• Extrait du document:
______________________________
Connaître, c’est penser ce qui est : la connaissance est un certain rapport – de conformité, de ressemblance, d’adéquation – entre l’esprit et le monde, entre le sujet et l’objet.

Il n’y a pas de connaissance absolue, pas de connaissance parfaite, pas de connaissance infinie. Cela ne signifie pourtant pas qu’on ne connaisse rien. Si tel était le cas, comment saurions-nous ce que c’est que connaître et qu’ignorer? La question de Montaigne qui est de fait (« Que sais-je ? ») ou la question de Kant qui est de droit (« Que puis-je savoir, comment et à quelles conditions ? ») supposent l’une et l’autre l’idée d’une vérité au moins possible. Si elle ne l’était pas du tout, comment pourrions-nous raisonner et à quoi bon la philosophie ?
______________________________
• Données fournies:
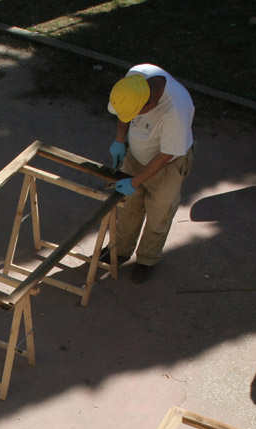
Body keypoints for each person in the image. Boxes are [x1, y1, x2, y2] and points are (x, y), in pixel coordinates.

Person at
______________________________
• Consigne 1:
Répondez aux questions suivantes à partir de l'extrait sur la connaissance.
(a) Quels trois termes caractérisent le rapport entre l'esprit et le monde ?
(b) Quelle question est attribuée à Montaigne ?
(c) La question de Kant est-elle présentée comme une question de fait ou de droit ?
• Consigne 2: Recopiez à l'identique, dans l'extrait sur la connaissance, le passage allant de « Il n’y a pas » jusqu'à « la philosophie ? ».
La liste ci-dessus n'intervient en rien dans ce travail.

• Réponse 1:
(a) La conformité, la ressemblance et l'adéquation.
(b) « Que sais-je ? »
(c) Une question de droit.

• Réponse 2:
Il n’y a pas de connaissance absolue, pas de connaissance parfaite, pas de connaissance infinie. Cela ne signifie pourtant pas qu’on ne connaisse rien. Si tel était le cas, comment saurions-nous ce que c’est que connaître et qu’ignorer? La question de Montaigne qui est de fait (« Que sais-je ? ») ou la question de Kant qui est de droit (« Que puis-je savoir, comment et à quelles conditions ? ») supposent l’une et l’autre l’idée d’une vérité au moins possible. Si elle ne l’était pas du tout, comment pourrions-nous raisonner et à quoi bon la philosophie ?